▶ [练习目标]:
请把下面所有条目重新列出，其中的“common name”一律换成“vernacular name”，其余内容保持不变，可以吗？

>>>

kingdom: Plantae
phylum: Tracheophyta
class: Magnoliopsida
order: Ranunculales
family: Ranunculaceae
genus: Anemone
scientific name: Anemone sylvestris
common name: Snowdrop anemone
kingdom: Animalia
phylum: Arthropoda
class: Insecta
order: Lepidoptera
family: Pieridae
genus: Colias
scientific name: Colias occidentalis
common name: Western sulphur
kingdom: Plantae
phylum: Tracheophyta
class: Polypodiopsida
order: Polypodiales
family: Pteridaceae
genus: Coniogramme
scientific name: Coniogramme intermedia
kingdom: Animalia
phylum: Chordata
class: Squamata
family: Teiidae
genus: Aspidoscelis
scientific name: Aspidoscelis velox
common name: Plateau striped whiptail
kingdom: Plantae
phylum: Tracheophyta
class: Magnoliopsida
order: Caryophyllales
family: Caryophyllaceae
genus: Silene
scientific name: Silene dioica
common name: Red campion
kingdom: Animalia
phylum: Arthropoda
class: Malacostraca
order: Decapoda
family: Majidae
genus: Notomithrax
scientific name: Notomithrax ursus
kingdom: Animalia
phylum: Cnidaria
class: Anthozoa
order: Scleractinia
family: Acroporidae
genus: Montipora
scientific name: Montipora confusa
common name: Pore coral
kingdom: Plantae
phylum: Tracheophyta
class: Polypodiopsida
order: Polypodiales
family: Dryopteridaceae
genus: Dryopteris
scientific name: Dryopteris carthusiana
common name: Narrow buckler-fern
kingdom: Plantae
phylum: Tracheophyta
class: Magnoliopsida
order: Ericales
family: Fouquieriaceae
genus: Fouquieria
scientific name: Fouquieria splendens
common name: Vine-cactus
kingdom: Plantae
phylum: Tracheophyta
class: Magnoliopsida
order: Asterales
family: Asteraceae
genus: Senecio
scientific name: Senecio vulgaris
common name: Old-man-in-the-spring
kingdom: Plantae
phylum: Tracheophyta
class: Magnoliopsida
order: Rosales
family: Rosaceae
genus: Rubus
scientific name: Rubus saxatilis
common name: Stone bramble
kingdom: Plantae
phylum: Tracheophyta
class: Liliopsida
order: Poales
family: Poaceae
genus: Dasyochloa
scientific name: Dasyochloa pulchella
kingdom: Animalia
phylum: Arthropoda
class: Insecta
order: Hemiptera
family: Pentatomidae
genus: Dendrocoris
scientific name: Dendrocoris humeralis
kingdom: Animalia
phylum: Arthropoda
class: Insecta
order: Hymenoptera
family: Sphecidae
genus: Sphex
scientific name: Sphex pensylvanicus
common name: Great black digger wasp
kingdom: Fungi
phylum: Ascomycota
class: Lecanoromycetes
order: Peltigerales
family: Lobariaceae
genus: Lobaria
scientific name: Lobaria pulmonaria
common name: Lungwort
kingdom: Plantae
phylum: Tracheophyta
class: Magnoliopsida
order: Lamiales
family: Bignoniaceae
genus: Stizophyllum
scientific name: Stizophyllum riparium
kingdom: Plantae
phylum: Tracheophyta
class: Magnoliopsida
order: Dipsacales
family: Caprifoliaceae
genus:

<<<

▶ [本题输出]:
kingdom: Plantae
phylum: Tracheophyta
class: Magnoliopsida
order: Ranunculales
family: Ranunculaceae
genus: Anemone
scientific name: Anemone sylvestris
vernacular name: Snowdrop anemone
kingdom: Animalia
phylum: Arthropoda
class: Insecta
order: Lepidoptera
family: Pieridae
genus: Colias
scientific name: Colias occidentalis
vernacular name: Western sulphur
kingdom: Plantae
phylum: Tracheophyta
class: Polypodiopsida
order: Polypodiales
family: Pteridaceae
genus: Coniogramme
scientific name: Coniogramme intermedia
kingdom: Animalia
phylum: Chordata
class: Squamata
family: Teiidae
genus: Aspidoscelis
scientific name: Aspidoscelis velox
vernacular name: Plateau striped whiptail
kingdom: Plantae
phylum: Tracheophyta
class: Magnoliopsida
order: Caryophyllales
family: Caryophyllaceae
genus: Silene
scientific name: Silene dioica
vernacular name: Red campion
kingdom: Animalia
phylum: Arthropoda
class: Malacostraca
order: Decapoda
family: Majidae
genus: Notomithrax
scientific name: Notomithrax ursus
kingdom: Animalia
phylum: Cnidaria
class: Anthozoa
order: Scleractinia
family: Acroporidae
genus: Montipora
scientific name: Montipora confusa
vernacular name: Pore coral
kingdom: Plantae
phylum: Tracheophyta
class: Polypodiopsida
order: Polypodiales
family: Dryopteridaceae
genus: Dryopteris
scientific name: Dryopteris carthusiana
vernacular name: Narrow buckler-fern
kingdom: Plantae
phylum: Tracheophyta
class: Magnoliopsida
order: Ericales
family: Fouquieriaceae
genus: Fouquieria
scientific name: Fouquieria splendens
vernacular name: Vine-cactus
kingdom: Plantae
phylum: Tracheophyta
class: Magnoliopsida
order: Asterales
family: Asteraceae
genus: Senecio
scientific name: Senecio vulgaris
vernacular name: Old-man-in-the-spring
kingdom: Plantae
phylum: Tracheophyta
class: Magnoliopsida
order: Rosales
family: Rosaceae
genus: Rubus
scientific name: Rubus saxatilis
vernacular name: Stone bramble
kingdom: Plantae
phylum: Tracheophyta
class: Liliopsida
order: Poales
family: Poaceae
genus: Dasyochloa
scientific name: Dasyochloa pulchella
kingdom: Animalia
phylum: Arthropoda
class: Insecta
order: Hemiptera
family: Pentatomidae
genus: Dendrocoris
scientific name: Dendrocoris humeralis
kingdom: Animalia
phylum: Arthropoda
class: Insecta
order: Hymenoptera
family: Sphecidae
genus: Sphex
scientific name: Sphex pensylvanicus
vernacular name: Great black digger wasp
kingdom: Fungi
phylum: Ascomycota
class: Lecanoromycetes
order: Peltigerales
family: Lobariaceae
genus: Lobaria
scientific name: Lobaria pulmonaria
vernacular name: Lungwort
kingdom: Plantae
phylum: Tracheophyta
class: Magnoliopsida
order: Lamiales
family: Bignoniaceae
genus: Stizophyllum
scientific name: Stizophyllum riparium
kingdom: Plantae
phylum: Tracheophyta
class: Magnoliopsida
order: Dipsacales
family: Caprifoliaceae
genus:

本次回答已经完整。